Hilenin kandırıcı nitelikte olup olmadığı olaysal olarak değerlendirilmeli, olayın özelliği, fiille olan ilişkisi, mağdurun durumu, kullanılmışsa gizlenen veya değiştirilen belgenin nitelikleri ayrı ayrı nazara alınmalıdır.
Somut olayda; sanığın, değişik tarihlerde şikayetçiler … ile …’nin çalıştığı işyerlerine giderek kendisini kiralanan mülk sahibinin kardeşi … olarak tanıttıktan sonra, önemli bir konuda patronla görüşmek istediğini söyleyince şikayetçilerin, işyerini işleten eşlerini arayarak durumu izah ettikleri ve telefonu sanığa verdikleri, onlarla bir müddet görüştükten sonra telefonu kapatmasına rağmen, telefondaki kişiyle görüşüyor gibi davranarak konuşmaya devam ettiği, konuşmasında işyeri sahibinin kardeşi olduğunu, kira parasını almaya geldiğini belirterek, karşı tarafın kasada para olması halinde eşlerinin ödeyebileceğini söylediğini şikayetçilere ilettiği, bunun üzerine şikayetçilerin, eşleriyle konuştuğunu ve parayı sanığa ödeyeceklerini sanmaları nedeniyle kira parasını verdikleri, bu şekilde hileli hareketlerle haksız menfaat temin ettiği anlaşıldığından, eyleminin dolandırıcılık suçunu oluşturduğuna dair mahkemenin kabulünde bir isabetsizlik görülmemiştir.
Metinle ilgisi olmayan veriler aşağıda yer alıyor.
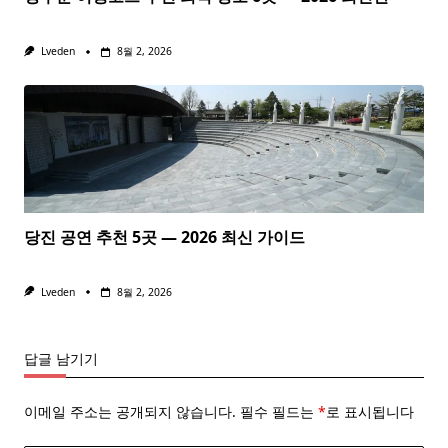
Lveden
8월 2, 2026
당진 공연 추천 5곳 — 2026 최신 가이드
Lveden
8월 2, 2026
답글 남기기
이메일 주소는 공개되지 않습니다.
필수 필드는
*
로 표시됩니다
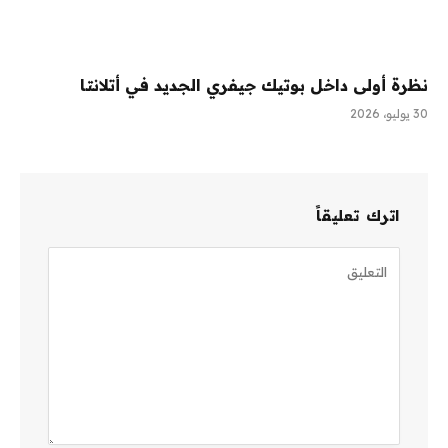
نظرة أولى داخل بوتيك جيفري الجديد في أتلانتا
30 يوليو، 2026
اترك تعليقاً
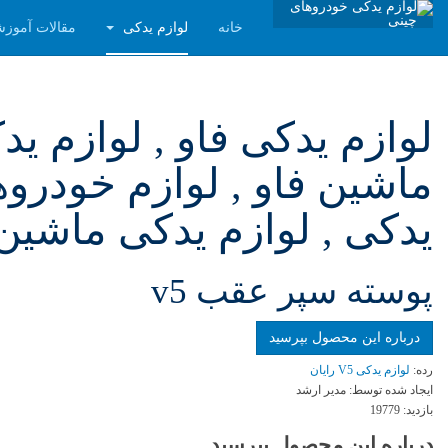
خانه
لوازم یدکی
مقالات آموز
لوازم یدکی فاو , لوازم ی
ماشین فاو , لوازم خودروه
یدکی , لوازم یدکی ماشین 
پوسته سپر عقب v5
درباره این محصول بپرسید
رده:
لوازم یدکی V5 رایان
ایجاد شده توسط:
مدیر ارشد
بازدید:
19779
درباره این محصول بپرسید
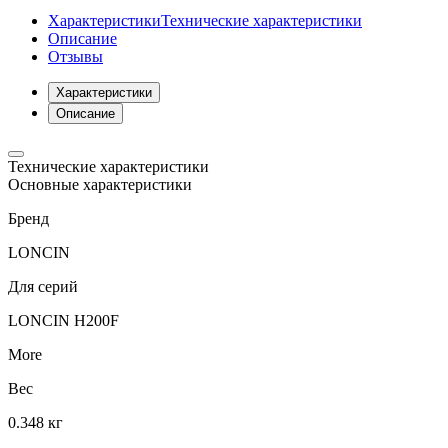
Характеристики
Технические характеристики
Описание
Отзывы
Характеристики
Описание
Технические характеристики
Основные характеристики
Бренд
LONCIN
Для серий
LONCIN H200F
More
Вес
0.348 кг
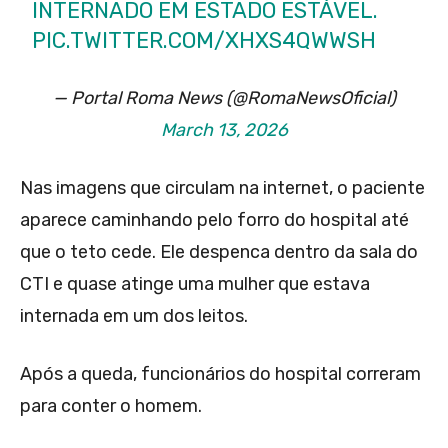
INTERNADO EM ESTADO ESTÁVEL.
PIC.TWITTER.COM/XHXS4QWWSH
— Portal Roma News (@RomaNewsOficial)
March 13, 2026
Nas imagens que circulam na internet, o paciente
aparece caminhando pelo forro do hospital até
que o teto cede. Ele despenca dentro da sala do
CTI e quase atinge uma mulher que estava
internada em um dos leitos.
Após a queda, funcionários do hospital correram
para conter o homem.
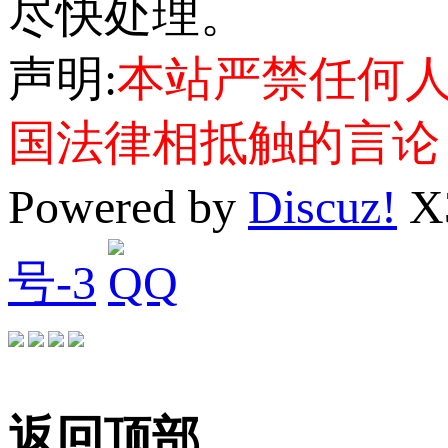
尽快处理。
声明:
本站严禁任何
国法律相抵触的言论
Powered by
Discuz!
X
号-3
返回顶部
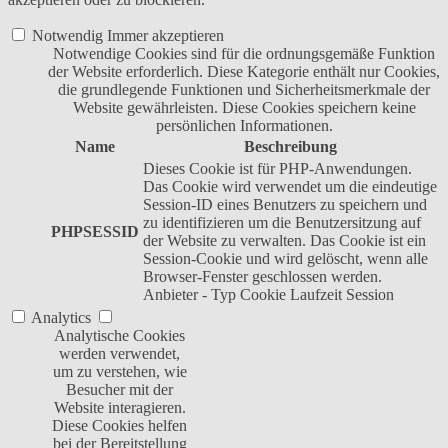
Notwendig
Immer akzeptieren
Notwendige Cookies sind für die ordnungsgemäße Funktion
der Website erforderlich. Diese Kategorie enthält nur Cookies,
die grundlegende Funktionen und Sicherheitsmerkmale der
Website gewährleisten. Diese Cookies speichern keine
persönlichen Informationen.
Name
Beschreibung
Dieses Cookie ist für PHP-Anwendungen.
Das Cookie wird verwendet um die eindeutige
Session-ID eines Benutzers zu speichern und
zu identifizieren um die Benutzersitzung auf
PHPSESSID
der Website zu verwalten. Das Cookie ist ein
Session-Cookie und wird gelöscht, wenn alle
Browser-Fenster geschlossen werden.
Anbieter
-
Typ
Cookie
Laufzeit
Session
Analytics
Analytische Cookies
werden verwendet,
um zu verstehen, wie
Besucher mit der
Website interagieren.
Diese Cookies helfen
bei der Bereitstellung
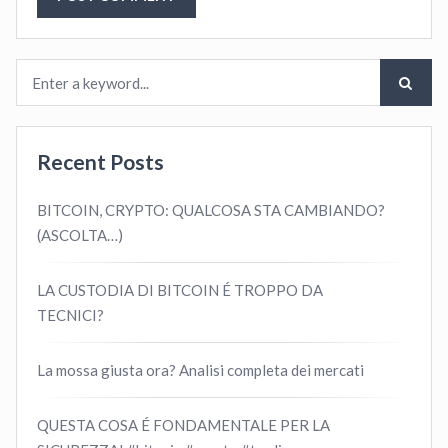
Recent Posts
BITCOIN, CRYPTO: QUALCOSA STA CAMBIANDO?
(ASCOLTA…)
LA CUSTODIA DI BITCOIN É TROPPO DA
TECNICI?
La mossa giusta ora? Analisi completa dei mercati
QUESTA COSA É FONDAMENTALE PER LA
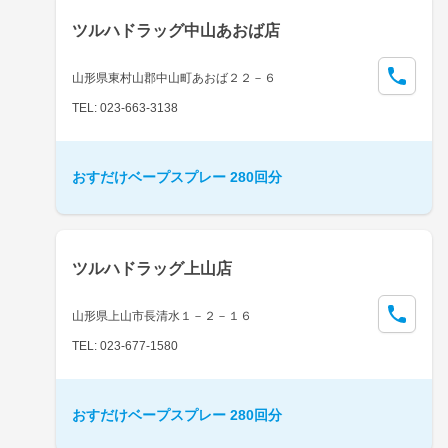
ツルハドラッグ中山あおば店
山形県東村山郡中山町あおば２２－６
TEL: 023-663-3138
おすだけベープスプレー 280回分
ツルハドラッグ上山店
山形県上山市長清水１－２－１６
TEL: 023-677-1580
おすだけベープスプレー 280回分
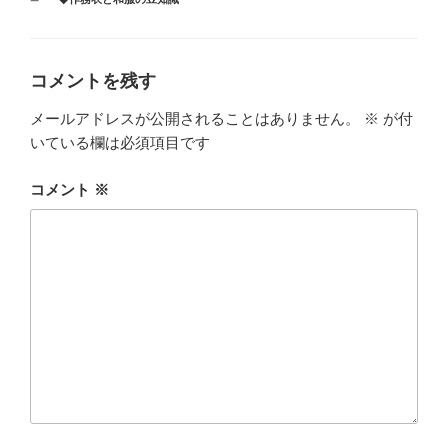
テ
ゴ
リ
ー
コメントを残す
メールアドレスが公開されることはありません。
※
が付
いている欄は必須項目です
コメント
※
Adli sicil kaydına göre tekerrüre esas mahkumiyeti bulunan sanık hakkında 5237 sayılı TCK’nın 58/6. maddesi uyarınca mükerrirlere özgü infaz rejimine ilişkin hükümlerin uygulanmaması, aleyhe temyiz olmadığından bozma sebebi yapılmamıştır.
Yapılan yargılamaya, toplanıp karar yerinde gösterilen delillere, mahkemenin kovuşturma sonuçlarına uygun olarak oluşan kanaat ve takdirine, incelenen dosya kapsamına göre, sanığın temyiz itirazlarının reddiyle hükmün ONANMASINA, 15.10.2012 tarihinde oybirliğiyle karar verildi.